[Task directions]: An exact copy of every entry is needed, with the images left out.

=== Begin Enclosure ===

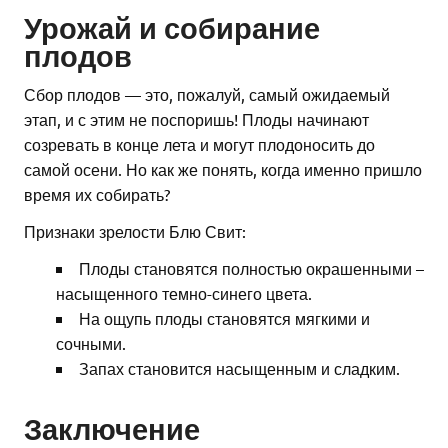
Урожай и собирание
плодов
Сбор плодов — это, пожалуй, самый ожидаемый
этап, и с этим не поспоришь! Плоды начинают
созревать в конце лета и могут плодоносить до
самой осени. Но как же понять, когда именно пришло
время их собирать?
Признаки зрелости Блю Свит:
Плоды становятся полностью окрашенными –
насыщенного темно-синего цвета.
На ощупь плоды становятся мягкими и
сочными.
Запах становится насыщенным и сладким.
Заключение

=== End Enclosure ===

[Task answer]:
Урожай и собирание
плодов
Сбор плодов — это, пожалуй, самый ожидаемый
этап, и с этим не поспоришь! Плоды начинают
созревать в конце лета и могут плодоносить до
самой осени. Но как же понять, когда именно пришло
время их собирать?
Признаки зрелости Блю Свит:
Плоды становятся полностью окрашенными –
насыщенного темно-синего цвета.
На ощупь плоды становятся мягкими и
сочными.
Запах становится насыщенным и сладким.
Заключение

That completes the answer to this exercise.